Neorretrato ianque
“Olhar na direção oposta” soa como mantra para Catherine Opie. A fotógrafa nascida em 1961, inspirada no contundente trabalho documental de Lewis Hine, cuja retrospectiva traz à tona temas como o trabalho infantil, começou a registrar as suas primeiras fotos quando ganhou de presente uma Kodak Instamatic. Aos 14 anos, a garota da cidade de Sandusky, Ohio, nos Estados Unidos, já sabia montar uma câmara escura.
O caminho trilhado a partir de então, naturalmente, a guiou à faculdade de Belas Artes. Até o début acadêmico, Catherine havia se dedicado à fotografia P&B e mudou radicalmente de estilo ao assinalar esquemas publicitários, canteiros de obra e layouts residenciais localizados na comunidade de Valência, na Califórnia, com jeitão de obra de arte.

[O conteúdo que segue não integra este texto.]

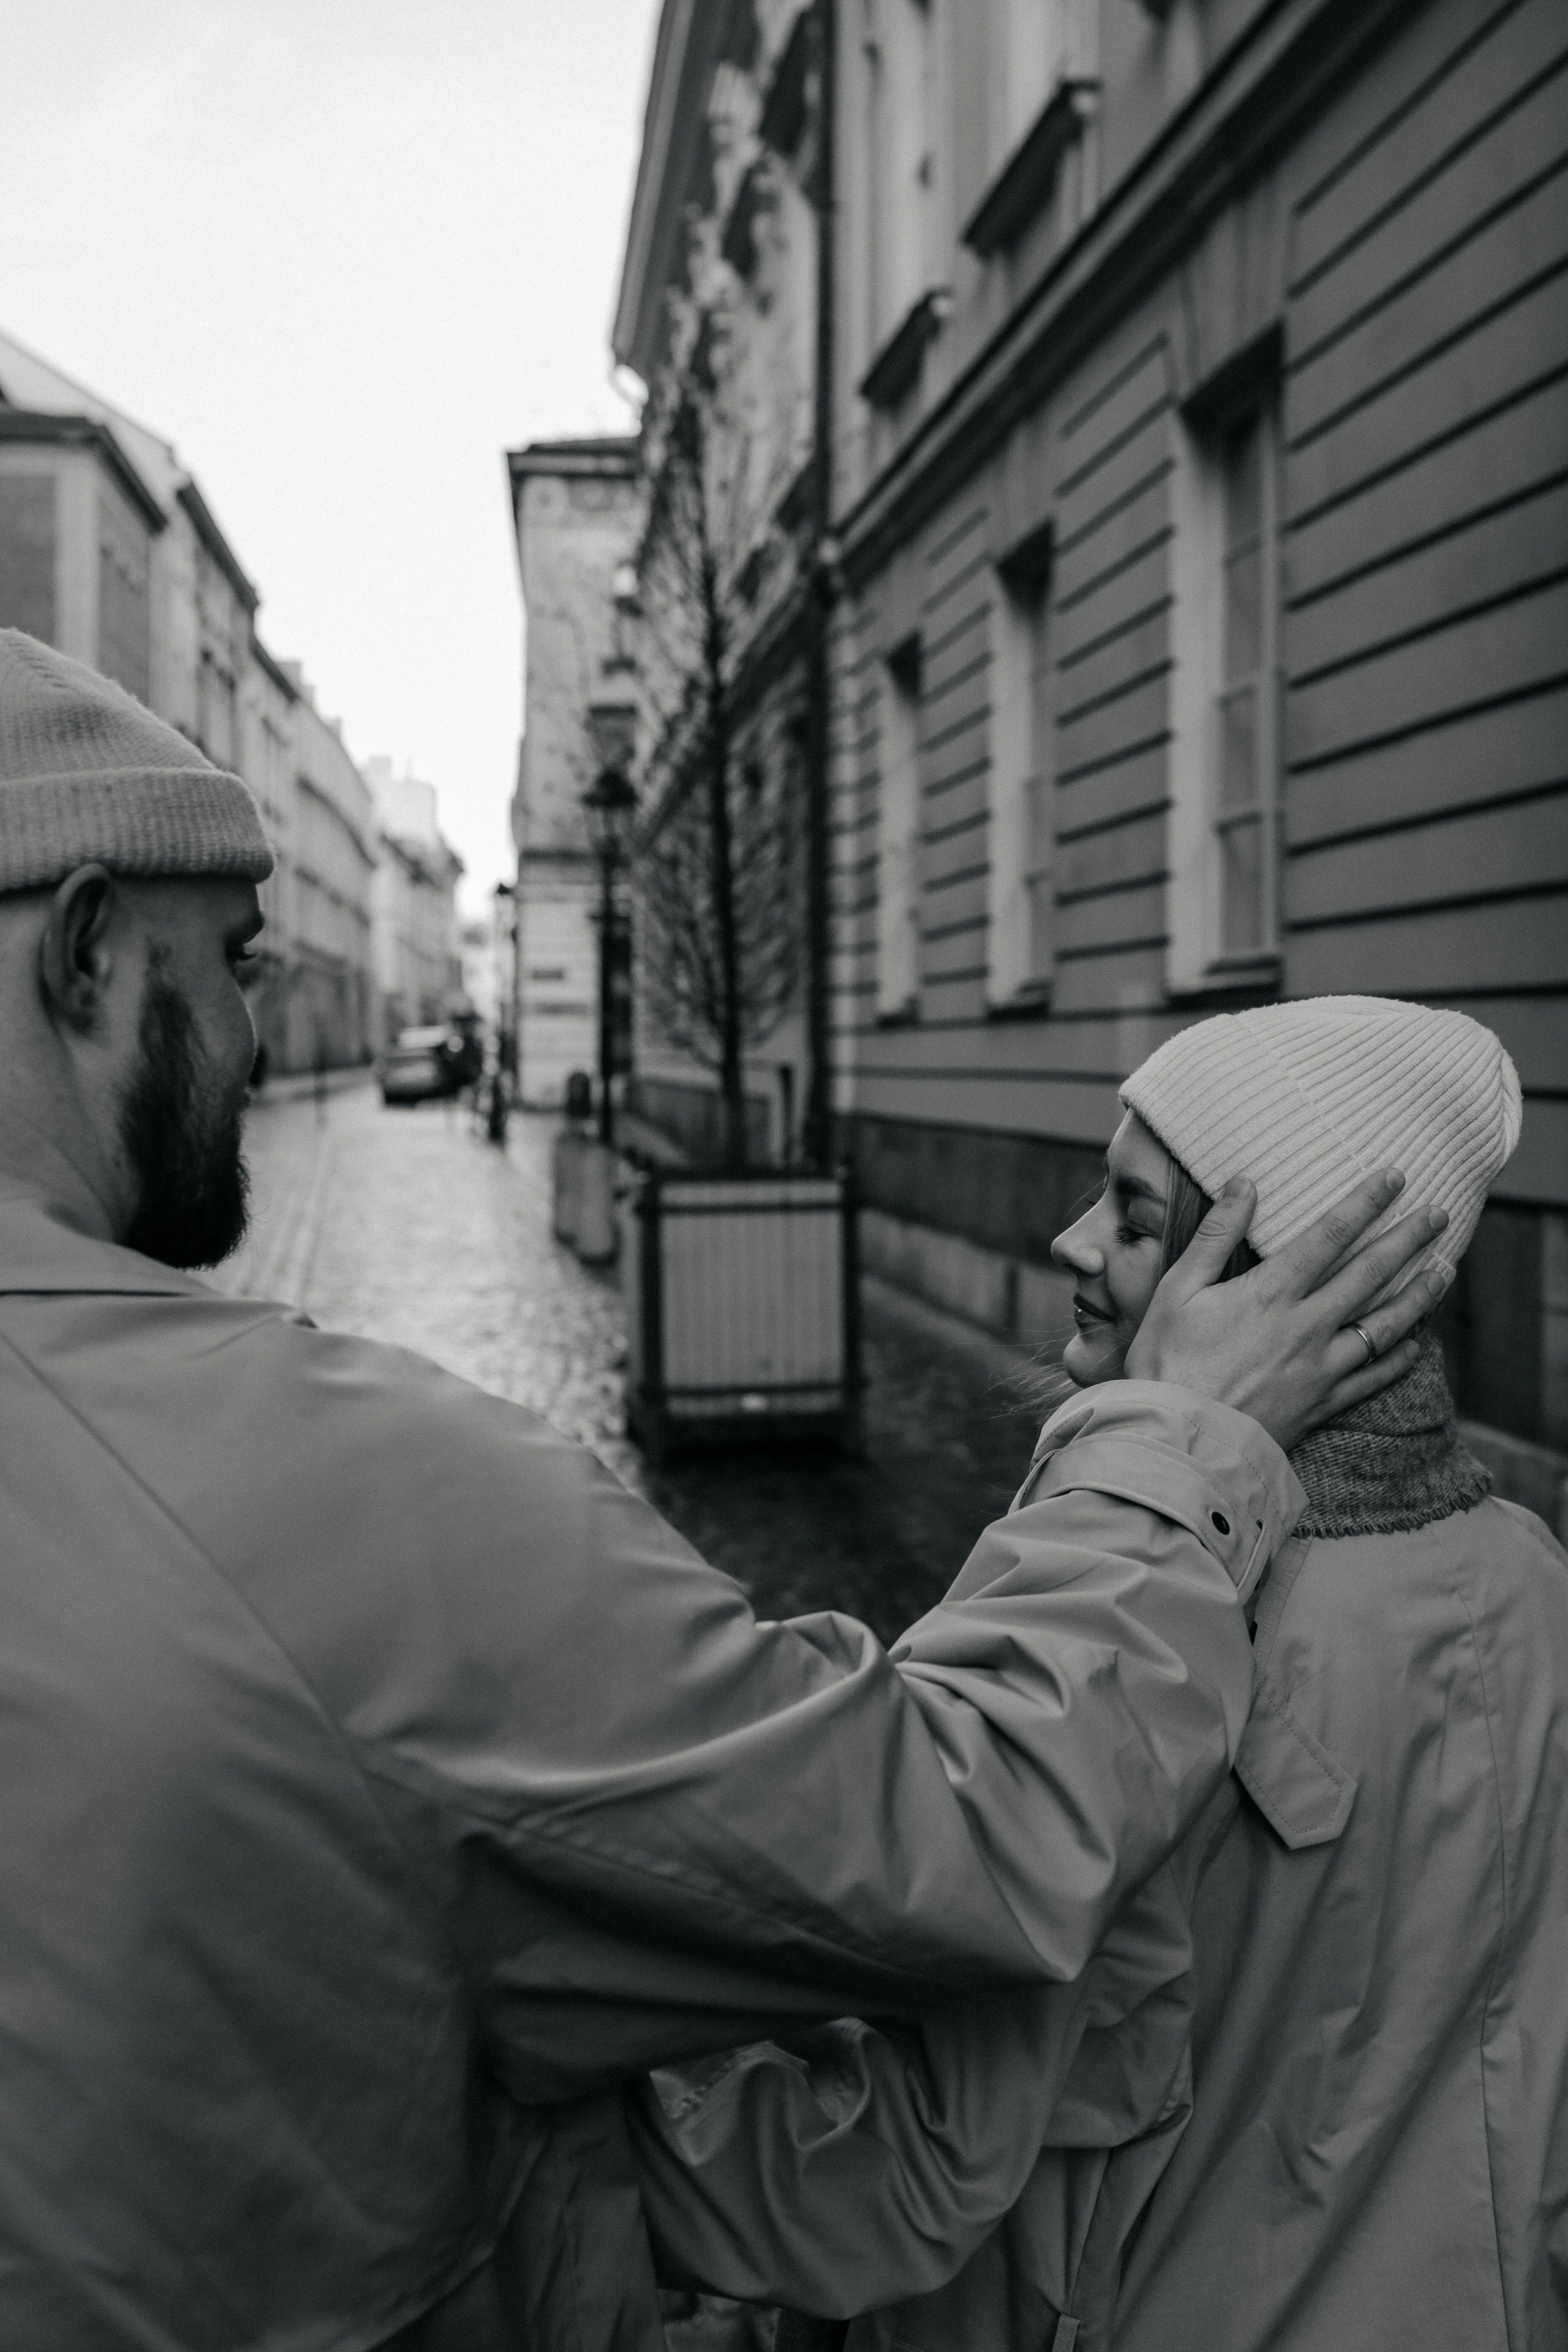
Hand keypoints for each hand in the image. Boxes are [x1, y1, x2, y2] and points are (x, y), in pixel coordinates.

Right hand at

Nessa pegada, há três décadas, ela ganhou os holofotes desfilando um portfólio intrigante, que desvenda os estratos minoritários da sociedade, concentrando-se em grupos específicos, como participantes de S&M e comunidades LGBTS. Muitas vezes consideradas politicamente incorretas, as suas imagens apresentam uma figura central, destacando a vida interior de seu objeto por meio da remoção dos detalhes externos. Trata-se, sem dúvida, de uma cuidadosa pesquisa antropológica. Ao longo de sua trajetória, Opie também investiga a cultura Queer e a história pessoal de seus personagens, criando narrativas autobiográficas e salpicadas por sua própria experiência como lésbica.
A intensidade à flor da pele e o tom provocativo servem de fios condutores rumo ao (sub) mundo da artista, que já expôs nos badalados Guggenheim de Nova York e no Instituto de Arte Contemporânea de Boston. Ao lado de um time formado por John Baldessari, Barbara Kruger e Ed Rusch, ela integrou o conselho do Museu de Arte Contemporânea de Los Angeles, e ainda fez parte da diretoria da Fundação Andy Warhol.
Mães de um jovem às vésperas de completar 20 anos, Opie e a companheira, a pintora Julie Burleigh, transformaram o lar em uma extensão do pequeno ateliê ancorado no quintal da construção (o verdadeiro bunker da fotógrafa
ARTISTA OBCECADA POR QUESTÕES PERPLEXAS SOBRE AS RELAÇÕES DAS MINORIAS COM A COMUNIDADE, CATHERINE OPIE EXPLORA TEMAS DELICADOS, PORÉM CADA VEZ MAIS NECESSÁRIOS
ocupa uma área de 5 mil metros quadrados, numa antiga cervejaria no centro de Los Angeles). A casa exala o gosto pelo autoral, com pegada que vagueia entre o incomum traduzido por rostos multifacetados e a obviedade dos portraits de esportistas e a fotografia de paisagem – paixões declaradas das anfitriãs.
O trabalho apresentado ao público em 2018, pontuado pela seara digital, compõe a série “Rhetorical Landscapes”, e remete à eleição presidencial de 2016, quando Catherine começou a recortar revistas e a colecionar figuras que vão da cena política à mudança climática, a exemplo de fotografias de armas de fogo, senadores, imigrantes, focas recostadas em calotas polares cada vez menores e edifícios sendo engolidos por mares indóceis. Mas tudo isso com a dialética de sempre: em que a fotografia cumpre o seu papel como engajadora política.
Por sinal, esse contexto está explícito em toda a obra de Opie, que desde os anos 1980 investe em ações de empoderamento e de contestação social. É o que se vê na coleção “Being and Having”, de 1991, que compreende closes de amigas lésbicas usando bigodes falsos, com tom desafiador ao legado do gênero. “Tenho orgulho de ser mulher, feminista, sapatão e mãe. Gosto da complicação de ser chamada de ‘senhor’ todos os dias e ter um bigode ralo. Gosto da fluidez da minha própria identidade”, diz.